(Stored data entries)
........
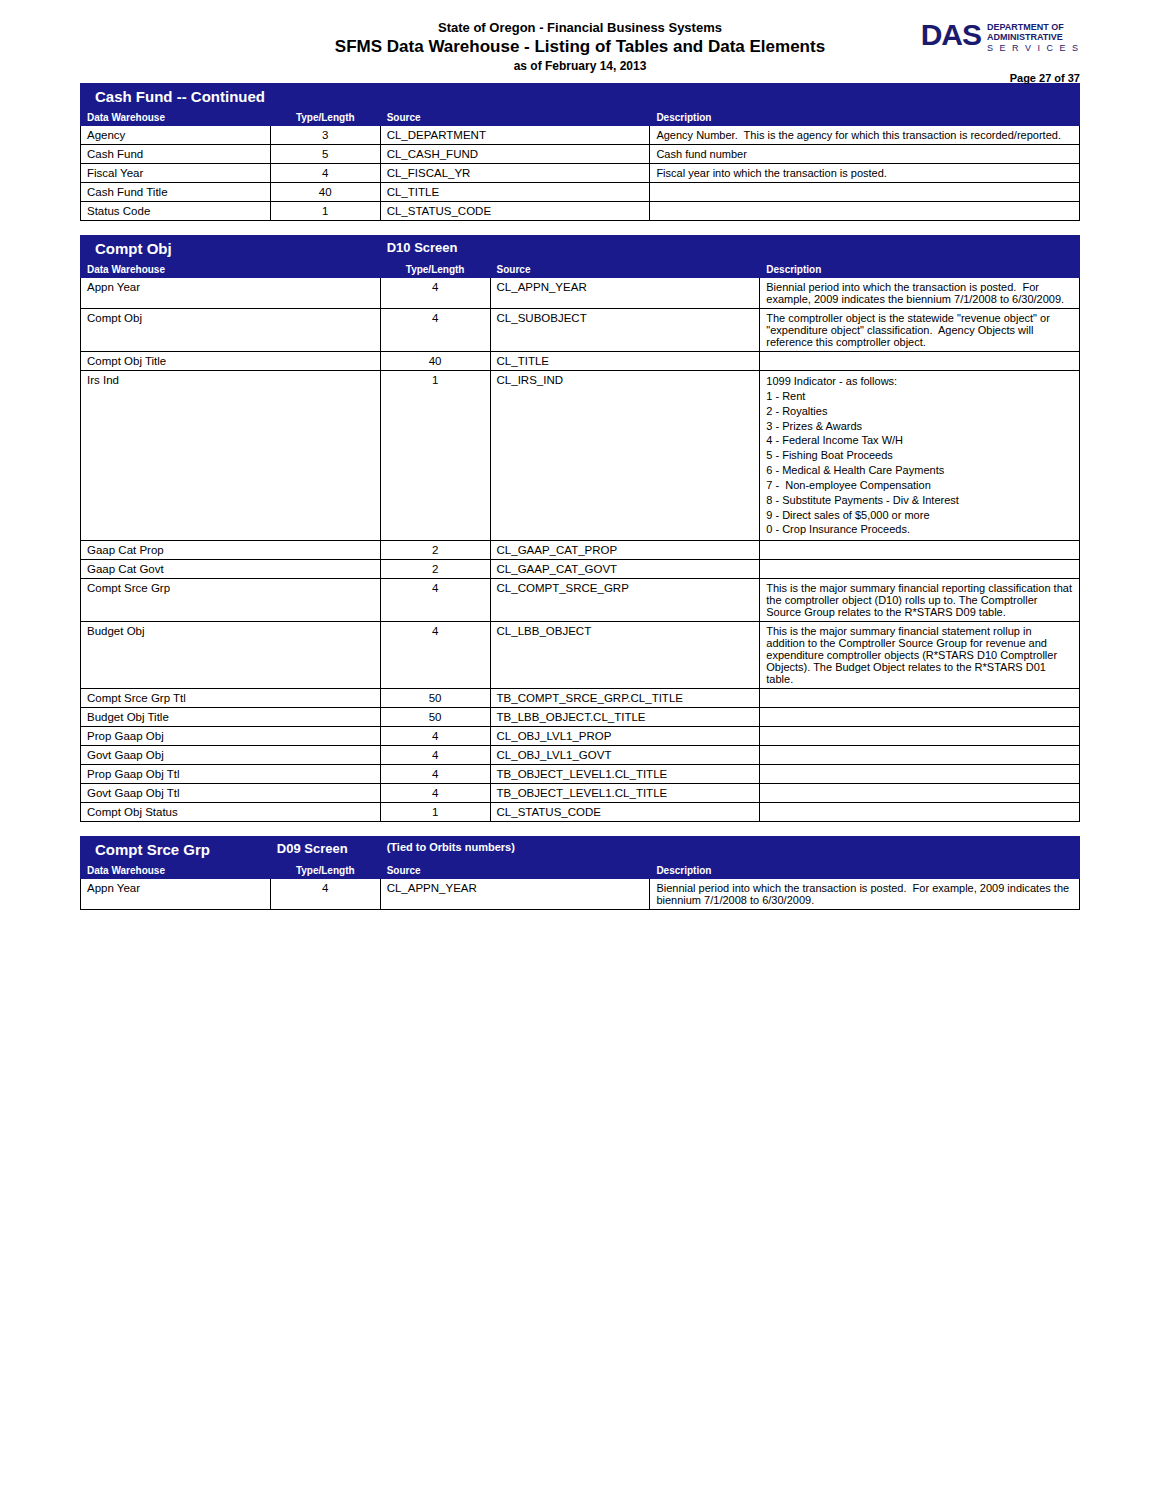State of Oregon - Financial Business Systems
SFMS Data Warehouse - Listing of Tables and Data Elements
as of February 14, 2013
DAS
DEPARTMENT OF
ADMINISTRATIVE
S E R V I C E S
Page 27 of 37
| Cash Fund -- Continued |
| Data Warehouse | Type/Length | Source | Description |
| Agency | 3 | CL_DEPARTMENT | Agency Number. This is the agency for which this transaction is recorded/reported. |
| Cash Fund | 5 | CL_CASH_FUND | Cash fund number |
| Fiscal Year | 4 | CL_FISCAL_YR | Fiscal year into which the transaction is posted. |
| Cash Fund Title | 40 | CL_TITLE | |
| Status Code | 1 | CL_STATUS_CODE | |
| Compt Obj | D10 Screen |
| Data Warehouse | Type/Length | Source | Description |
| Appn Year | 4 | CL_APPN_YEAR | Biennial period into which the transaction is posted. For example, 2009 indicates the biennium 7/1/2008 to 6/30/2009. |
| Compt Obj | 4 | CL_SUBOBJECT | The comptroller object is the statewide "revenue object" or "expenditure object" classification. Agency Objects will reference this comptroller object. |
| Compt Obj Title | 40 | CL_TITLE | |
| Irs Ind | 1 | CL_IRS_IND | 1099 Indicator - as follows: 1 - Rent 2 - Royalties 3 - Prizes & Awards 4 - Federal Income Tax W/H 5 - Fishing Boat Proceeds 6 - Medical & Health Care Payments 7 - Non-employee Compensation 8 - Substitute Payments - Div & Interest 9 - Direct sales of $5,000 or more 0 - Crop Insurance Proceeds. |
| Gaap Cat Prop | 2 | CL_GAAP_CAT_PROP | |
| Gaap Cat Govt | 2 | CL_GAAP_CAT_GOVT | |
| Compt Srce Grp | 4 | CL_COMPT_SRCE_GRP | This is the major summary financial reporting classification that the comptroller object (D10) rolls up to. The Comptroller Source Group relates to the R*STARS D09 table. |
| Budget Obj | 4 | CL_LBB_OBJECT | This is the major summary financial statement rollup in addition to the Comptroller Source Group for revenue and expenditure comptroller objects (R*STARS D10 Comptroller Objects). The Budget Object relates to the R*STARS D01 table. |
| Compt Srce Grp Ttl | 50 | TB_COMPT_SRCE_GRP.CL_TITLE | |
| Budget Obj Title | 50 | TB_LBB_OBJECT.CL_TITLE | |
| Prop Gaap Obj | 4 | CL_OBJ_LVL1_PROP | |
| Govt Gaap Obj | 4 | CL_OBJ_LVL1_GOVT | |
| Prop Gaap Obj Ttl | 4 | TB_OBJECT_LEVEL1.CL_TITLE | |
| Govt Gaap Obj Ttl | 4 | TB_OBJECT_LEVEL1.CL_TITLE | |
| Compt Obj Status | 1 | CL_STATUS_CODE | |
| Compt Srce Grp | D09 Screen | (Tied to Orbits numbers) |
| Data Warehouse | Type/Length | Source | Description |
| Appn Year | 4 | CL_APPN_YEAR | Biennial period into which the transaction is posted. For example, 2009 indicates the biennium 7/1/2008 to 6/30/2009. |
........
WHAT YOU ARE ASKED TO DO | Go through the entries above and copy each line holding the string "Cash".

SOLUTION FOR THIS PROBLEM |
| Cash Fund -- Continued |
| Cash Fund | 5 | CL_CASH_FUND | Cash fund number |
| Cash Fund Title | 40 | CL_TITLE | |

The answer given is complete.